## PrepTest 73, Logical Reasoning 1, Question 5

### Transcript

Question five, when a question asks us for the flaw that's in an argument, it's a flaw question. Which means that we have to describe the problem that's in the argument. There's an error somewhere in the logic of what we've been given. But before we can find that error, we have to figure out what the argument says. Which means understanding its conclusion and its evidence.

The conclusion of this argument comes at the end, Lemaitre's theory has to be considered inadequate. The first half of the argument basically is the first piece of evidence. So Lemaitre argues that the universe began with the explosion of a primeval atom, a singular point of infinite gravity in space and time. If you're worried about understanding that, don't be.

We don't have to understand science on the test, we just have to understand logic. So Lemaitre had a theory, and if his theory is correct, our current observations should reveal galaxies accelerating away from one another, and that's what we do see. But the second piece of evidence, there's another theory out there, another theory that says the same thing.

And that's why they say that Lemaitre must be wrong. There is another theory that says the same thing as his theory. Now if that strikes you as not a very good argument, congratulations, it's not a very good argument. On a flaw question, we're going to be given a bad argument. Just because there's another theory out there that says the same thing as this theory, why does that mean the original theory is bad?

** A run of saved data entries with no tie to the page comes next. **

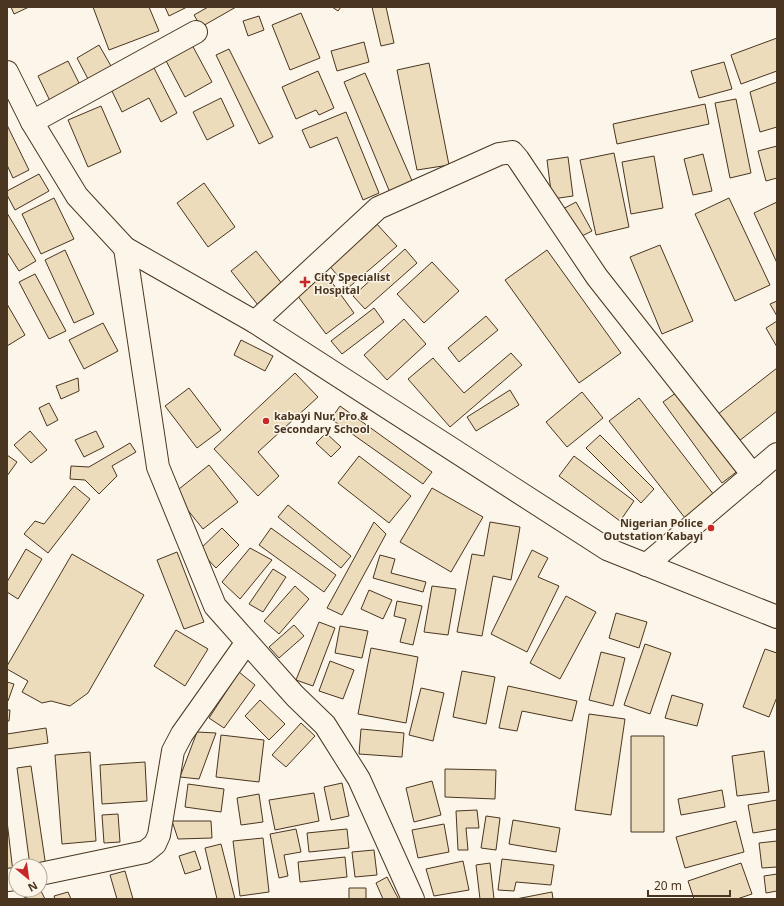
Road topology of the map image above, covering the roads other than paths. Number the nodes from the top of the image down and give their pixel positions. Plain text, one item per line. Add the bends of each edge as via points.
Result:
1 (196, 32) dead end
2 (7, 72) edge
3 (32, 122) junction
4 (126, 248) junction
5 (255, 322) junction
6 (777, 454) edge
7 (752, 475) junction
8 (646, 565) junction
9 (777, 617) edge
10 (247, 642) junction
11 (48, 872) edge
12 (413, 899) edge

1 - 3 street
2 - 3 street
3 - 4 street via 77,196
4 - 5 street
4 - 10 street via 158,467 215,606
5 - 7 street via 378,208 499,154 512,152 597,277
5 - 8 street via 606,550
6 - 7 street
7 - 8 street
8 - 9 street
10 - 11 street via 182,734 173,751 155,844 145,852
10 - 12 street via 295,696 325,725 358,779

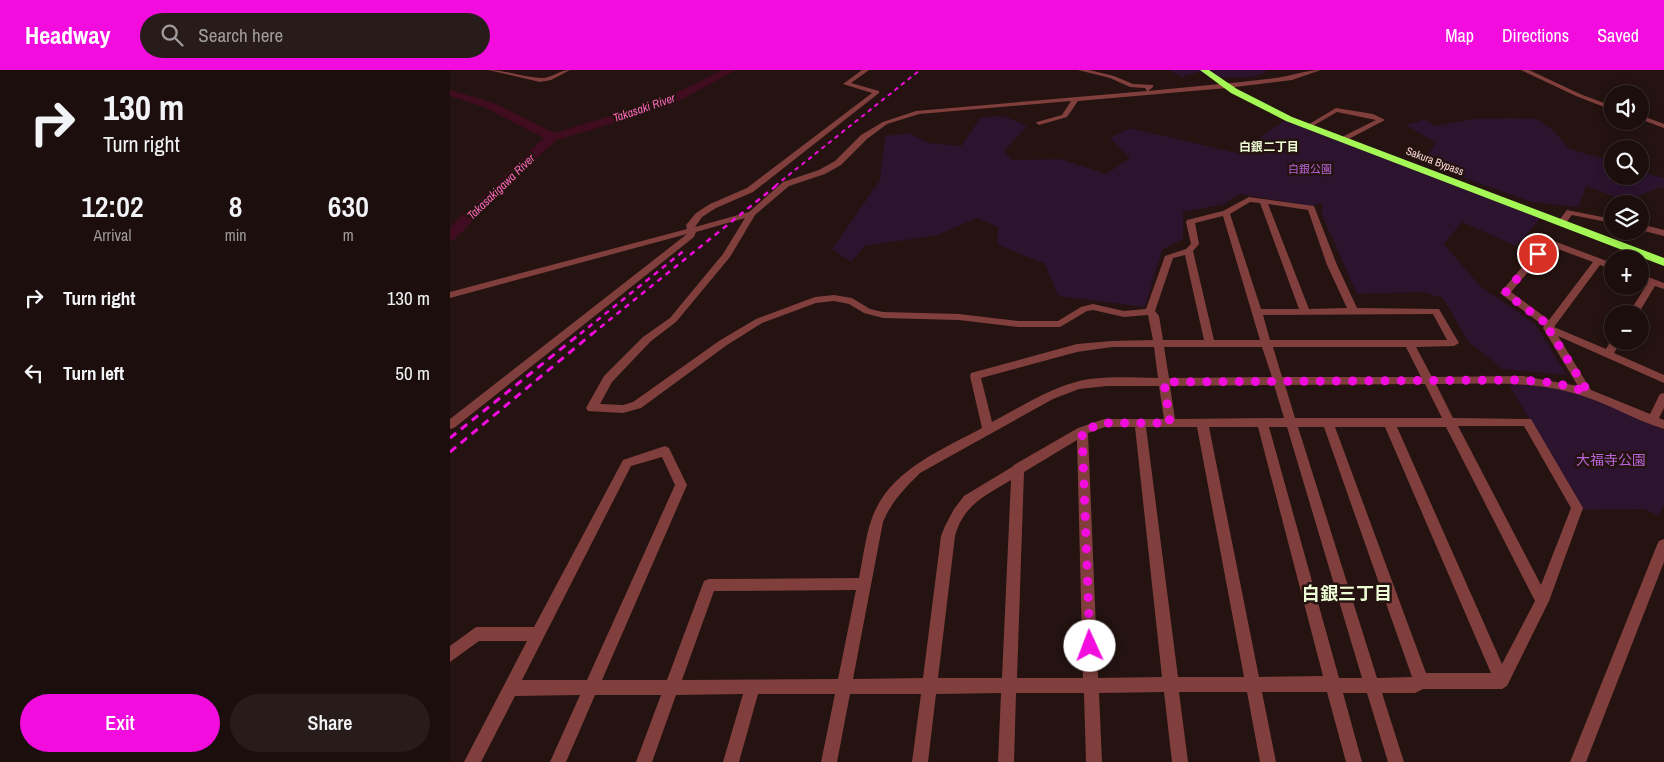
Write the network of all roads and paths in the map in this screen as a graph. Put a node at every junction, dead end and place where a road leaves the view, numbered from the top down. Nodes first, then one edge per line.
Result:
1 (491, 70) edge
2 (567, 70) edge
3 (866, 70) edge
4 (1081, 70) edge
5 (1204, 70) edge
6 (1318, 70) edge
7 (1524, 70) edge
8 (1292, 78) junction
9 (1217, 80) junction
10 (1227, 86) junction
11 (1120, 96) junction
12 (1076, 98) junction
13 (1604, 105) edge
14 (1649, 120) edge
15 (1039, 124) dead end
16 (1309, 126) junction
17 (1664, 126) edge
18 (1343, 140) junction
19 (1263, 201) junction
20 (1226, 213) junction
21 (752, 214) junction
22 (1604, 219) edge
23 (1561, 223) junction
24 (692, 230) junction
25 (1649, 230) edge
26 (1664, 233) edge
27 (1189, 251) junction
28 (1598, 261) junction
29 (1664, 262) edge
30 (1604, 263) edge
31 (1649, 280) edge
32 (1653, 282) junction
33 (1664, 286) edge
34 (450, 295) edge
35 (1639, 305) edge
36 (1354, 311) junction
37 (1150, 312) junction
38 (1256, 312) junction
39 (1306, 312) junction
40 (1549, 327) junction
41 (1409, 343) junction
42 (1158, 344) junction
43 (1210, 344) junction
44 (1266, 344) junction
45 (1611, 350) edge
46 (1608, 355) junction
47 (1664, 380) edge
48 (1279, 381) junction
49 (1428, 381) junction
50 (1164, 382) junction
51 (1588, 392) junction
52 (1664, 397) edge
53 (1652, 420) junction
54 (1262, 422) junction
55 (1290, 422) junction
56 (1328, 422) junction
57 (1389, 422) junction
58 (1450, 422) junction
59 (1140, 423) junction
60 (1170, 423) junction
61 (1202, 423) junction
62 (450, 425) edge
63 (1664, 425) edge
64 (988, 429) junction
65 (1082, 431) junction
66 (1018, 468) junction
67 (1664, 545) edge
68 (864, 584) junction
69 (1542, 601) junction
70 (539, 634) junction
71 (450, 655) edge
72 (1502, 681) junction
73 (1421, 682) junction
74 (1253, 684) junction
75 (1091, 685) junction
76 (1171, 685) junction
77 (1333, 685) junction
78 (844, 686) junction
79 (929, 686) junction
80 (1010, 686) junction
81 (1371, 686) junction
82 (671, 687) junction
83 (753, 687) junction
84 (510, 688) junction
85 (591, 688) junction
86 (472, 762) edge
87 (558, 762) edge
88 (644, 762) edge
89 (731, 762) edge
90 (829, 762) edge
91 (920, 762) edge
92 (1006, 762) edge
93 (1094, 762) edge
94 (1180, 762) edge
95 (1268, 762) edge
96 (1354, 762) edge
97 (1396, 762) edge
98 (1578, 762) edge

1 - 2 street
3 - 24 street
4 - 11 street
5 - 9 highway, Sakura Bypass
6 - 8 street
7 - 13 street
8 - 9 street
8 - 10 street
9 - 10 highway, Sakura Bypass
10 - 11 street
10 - 16 highway, Sakura Bypass
11 - 12 street
12 - 15 street
12 - 21 street
14 - 17 street
16 - 18 highway, Sakura Bypass
16 - 18 street
18 - 23 highway, Sakura Bypass
19 - 20 street
19 - 36 street
19 - 39 street
20 - 27 street
20 - 38 street
21 - 24 street
21 - 37 street
22 - 23 street
23 - 29 highway, Sakura Bypass
24 - 34 street
24 - 62 street
25 - 26 street
27 - 37 street
27 - 43 street
28 - 30 street
28 - 40 street
28 - 40 street
31 - 32 street
32 - 33 street
32 - 35 street
36 - 39 street
36 - 41 street
37 - 42 street
38 - 39 street
38 - 44 street
40 - 46 street
40 - 51 street
41 - 44 street
41 - 49 street
42 - 43 street
42 - 50 street
42 - 64 street
43 - 44 street
44 - 48 street
45 - 46 street
46 - 47 street
48 - 49 street
48 - 50 street
48 - 55 street
49 - 51 street
49 - 58 street
50 - 60 street
50 - 64 street
51 - 53 street
52 - 53 street
53 - 63 street
54 - 55 street
54 - 61 street
54 - 77 street
55 - 56 street
55 - 81 street
56 - 57 street
56 - 73 street
57 - 58 street
57 - 72 street
58 - 69 street
58 - 69 street
59 - 60 street
59 - 65 street
59 - 76 street
60 - 61 street
61 - 74 street
64 - 68 street
65 - 66 street
65 - 75 street
66 - 79 street
66 - 80 street
67 - 98 street
68 - 78 street
68 - 82 street
69 - 72 street
70 - 71 street
70 - 84 street
70 - 85 street
72 - 73 street
73 - 81 street
74 - 76 street
74 - 77 street
74 - 95 street
75 - 76 street
75 - 80 street
75 - 93 street
76 - 94 street
77 - 81 street
77 - 96 street
78 - 79 street
78 - 83 street
78 - 90 street
79 - 80 street
79 - 91 street
80 - 92 street
81 - 97 street
82 - 83 street
82 - 85 street
82 - 88 street
83 - 89 street
84 - 85 street
84 - 86 street
85 - 87 street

The flaw in the argument is, they don't give any reason to explain why, just because there's another theory out there that predicts the same thing, we have to reject the original theory. So that's the flaw we're gonna be looking for in the answer choices. So answer choice A says that the conclusion is derived partly from assertions attributed to a purported expert, but there isn't a purported expert here.

Sure, Lemaitre is an expert, but the argument isn't using an expert to disprove Lemaitre. There's no expert in the evidence, so answer choice A can't be the answer. Answer choice B says that the conclusion is based on a shift in meaning of a key term. There aren't any key terms shifting in meaning here.

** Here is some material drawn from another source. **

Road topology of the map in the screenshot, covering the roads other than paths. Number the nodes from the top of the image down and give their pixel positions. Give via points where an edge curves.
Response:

There's nothing that the argument uses in one way in one sentence, and then in another way in another, so it can't be answer choice B. Answer choice C talks about causal connections. This argument has nothing to do with causal connections, so it can't be our answer. Answer choice D says that the writer fails to see that one theory is correctly predicting data can't itself constitute evidence against an alternative theory.

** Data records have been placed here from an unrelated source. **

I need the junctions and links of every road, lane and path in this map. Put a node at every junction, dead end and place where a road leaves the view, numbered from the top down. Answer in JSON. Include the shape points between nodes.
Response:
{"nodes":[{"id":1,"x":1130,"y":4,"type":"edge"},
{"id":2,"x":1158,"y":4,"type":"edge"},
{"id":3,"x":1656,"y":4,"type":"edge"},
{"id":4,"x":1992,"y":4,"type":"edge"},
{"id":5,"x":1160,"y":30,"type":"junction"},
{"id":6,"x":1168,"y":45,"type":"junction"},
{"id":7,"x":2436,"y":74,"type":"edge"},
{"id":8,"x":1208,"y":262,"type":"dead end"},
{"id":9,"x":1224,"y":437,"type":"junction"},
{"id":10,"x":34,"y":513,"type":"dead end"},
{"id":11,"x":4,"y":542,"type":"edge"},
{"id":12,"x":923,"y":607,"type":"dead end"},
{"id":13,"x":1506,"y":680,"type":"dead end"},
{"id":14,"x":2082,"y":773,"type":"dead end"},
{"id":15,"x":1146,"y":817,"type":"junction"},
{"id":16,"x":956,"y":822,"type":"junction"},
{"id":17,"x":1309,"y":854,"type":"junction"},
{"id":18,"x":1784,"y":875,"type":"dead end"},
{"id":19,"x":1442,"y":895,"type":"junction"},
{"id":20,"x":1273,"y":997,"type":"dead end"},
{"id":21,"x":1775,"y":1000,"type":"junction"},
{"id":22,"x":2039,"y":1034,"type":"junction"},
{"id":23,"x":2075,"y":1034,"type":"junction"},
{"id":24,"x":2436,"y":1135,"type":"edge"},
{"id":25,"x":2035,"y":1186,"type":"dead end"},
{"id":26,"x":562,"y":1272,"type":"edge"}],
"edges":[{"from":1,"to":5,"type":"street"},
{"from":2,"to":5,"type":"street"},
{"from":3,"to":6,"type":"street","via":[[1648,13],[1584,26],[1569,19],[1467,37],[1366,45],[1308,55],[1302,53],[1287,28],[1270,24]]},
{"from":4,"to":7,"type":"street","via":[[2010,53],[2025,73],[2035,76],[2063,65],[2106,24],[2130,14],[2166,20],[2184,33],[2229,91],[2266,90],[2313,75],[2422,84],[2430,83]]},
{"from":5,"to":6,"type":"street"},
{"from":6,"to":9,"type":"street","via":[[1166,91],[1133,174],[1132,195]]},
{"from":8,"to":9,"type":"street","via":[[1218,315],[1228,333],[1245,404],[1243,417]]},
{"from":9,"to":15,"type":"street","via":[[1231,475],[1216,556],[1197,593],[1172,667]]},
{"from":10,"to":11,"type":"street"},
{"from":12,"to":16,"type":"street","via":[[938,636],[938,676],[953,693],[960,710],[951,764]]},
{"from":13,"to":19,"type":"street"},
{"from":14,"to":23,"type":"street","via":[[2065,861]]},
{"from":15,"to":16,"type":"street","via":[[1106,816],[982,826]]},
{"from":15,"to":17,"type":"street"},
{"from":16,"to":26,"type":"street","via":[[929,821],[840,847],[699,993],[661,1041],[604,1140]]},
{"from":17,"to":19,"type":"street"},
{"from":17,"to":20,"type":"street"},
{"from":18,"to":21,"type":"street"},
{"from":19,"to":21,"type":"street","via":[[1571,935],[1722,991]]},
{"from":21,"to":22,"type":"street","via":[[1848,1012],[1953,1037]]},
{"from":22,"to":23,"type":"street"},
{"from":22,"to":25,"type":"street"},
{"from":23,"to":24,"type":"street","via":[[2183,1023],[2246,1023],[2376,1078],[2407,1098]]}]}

And that's what we're looking for, the one theory that correctly predicts observed data is the oscillating universe theory. And just because it correctly predicts the data doesn't mean that the alternative theory or Lemaitre's theory is wrong. So answer choice D describes the error that we saw from the very beginning, it is our answer.

So what's wrong with E? E says that the science writer presumes that there are only two possible explanations. This argument isn't built off an assumption that there are only two possible explanations. Now granted, there are two explanations, but the author doesn't say that those are the only two explanations that could ever exist.

So E is not an error that this argument commits. The answer must be answer choice D.